## STUDY TEXT
[Start of Attachment]
Archive for April, 2008

A Flair Necessity: Tribal Matters


For the past two years, Katie Luong went through something any thirty year-old could relate to; she was bored and restless… and she desperately needed a new life plan. While working as photographer in a hospital Maternity Ward, she captured mothers as they first held their newborn babies. Although the awesome wonder of childbirth delighted her, she also began to feel just a little awkward about charging people for sharing such an intimate experience. Thus life, itself, began to take on a different – more personal – sort of preciousness.


So she quit.

“I had no job and I was completely hopeless,” Luong admits.

And that’s why we love her.

With little idea what she wanted to do with her life, she ‘spent several weeks looking – and feeling – that the world was just this repetitious mechanical place.’ Suddenly burnt out with interesting (yet somehow unfulfilling) jobs in catering and photography, she knew she needed to find herself… somewhere very far away.

Born in Ho Chi Minh City, this meant venturing to her homeland, Vietnam. She would stay in Vietnam as long as it took her to ‘figure out what in the world [she] was supposed to be doing here on this earth.’ She followed that trip with a jaunt to Thailand. It was during her stay in September 2007 that she was blown away with the unique handcrafted things from the mountainous tribal regions of Vietnam, home of the H’mong. She also discovered antique tribal items from the Kuchi tribes of India and, in love with their unique beauty, Luong did what any passionate collector begins to do. She collected. Bringing countless pieces home, she then photographed and admired them.
[End of Attachment]
Saved data entries
[Start of Attachment]
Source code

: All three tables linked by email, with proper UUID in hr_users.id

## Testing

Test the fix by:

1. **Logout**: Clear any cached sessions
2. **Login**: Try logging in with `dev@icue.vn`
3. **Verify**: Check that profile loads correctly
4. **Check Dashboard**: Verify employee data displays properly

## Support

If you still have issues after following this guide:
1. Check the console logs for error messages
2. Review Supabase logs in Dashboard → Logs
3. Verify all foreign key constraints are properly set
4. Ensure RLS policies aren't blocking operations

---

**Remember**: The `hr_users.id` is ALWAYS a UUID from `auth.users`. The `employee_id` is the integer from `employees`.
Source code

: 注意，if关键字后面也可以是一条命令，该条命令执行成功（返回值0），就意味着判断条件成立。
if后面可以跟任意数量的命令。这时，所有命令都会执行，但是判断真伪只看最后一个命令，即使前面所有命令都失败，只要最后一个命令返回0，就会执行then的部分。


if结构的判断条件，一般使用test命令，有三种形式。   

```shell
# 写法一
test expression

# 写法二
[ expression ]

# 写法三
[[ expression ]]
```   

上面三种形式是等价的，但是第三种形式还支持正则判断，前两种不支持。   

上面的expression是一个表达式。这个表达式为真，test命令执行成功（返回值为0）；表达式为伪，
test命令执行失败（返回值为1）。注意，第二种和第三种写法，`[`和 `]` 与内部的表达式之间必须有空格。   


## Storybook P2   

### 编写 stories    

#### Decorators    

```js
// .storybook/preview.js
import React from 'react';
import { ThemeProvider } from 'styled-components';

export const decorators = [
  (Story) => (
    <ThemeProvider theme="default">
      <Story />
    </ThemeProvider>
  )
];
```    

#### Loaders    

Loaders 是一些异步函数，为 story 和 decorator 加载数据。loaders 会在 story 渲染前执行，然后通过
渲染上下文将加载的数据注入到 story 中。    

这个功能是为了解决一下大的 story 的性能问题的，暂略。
[End of Attachment]
## ASSIGNED TASK 1
In the profile of Katie Luong, what job did she have in a hospital Maternity Ward?
## ASSIGNED TASK 2
Write the next few sentences of the profile of Katie Luong, picking up right after the last sentence shown.
The saved data entries are separate material and have nothing to do with the profile text.

## EXERCISE ANSWER 1
She worked as a photographer.

## EXERCISE ANSWER 2
She also kept in touch with the local dealers.


More importantly, “It was an incredible one and a half months of travel and solitude,” Luong reveals. “Being by myself and just seeing how much of an ant I am in this place called earth was eye-opening.”

Fast forward to 2008.

Back in the US, she gathered her fascinating tribal pieces, did extensive research on the tribal jewelry market and voila!

Tribal Matters was born.

Subsequently, she found herself.
Just what every soul-searching jaunt is meant to do.

Pieces are made with 925 silver, brass, or white metal. Each carry the unique handcrafted exoticism captured by the complex indigenous tribes of the always tantalizing East.

For both stylish men and world-wise women, prices range from a very reasonable $15-$250.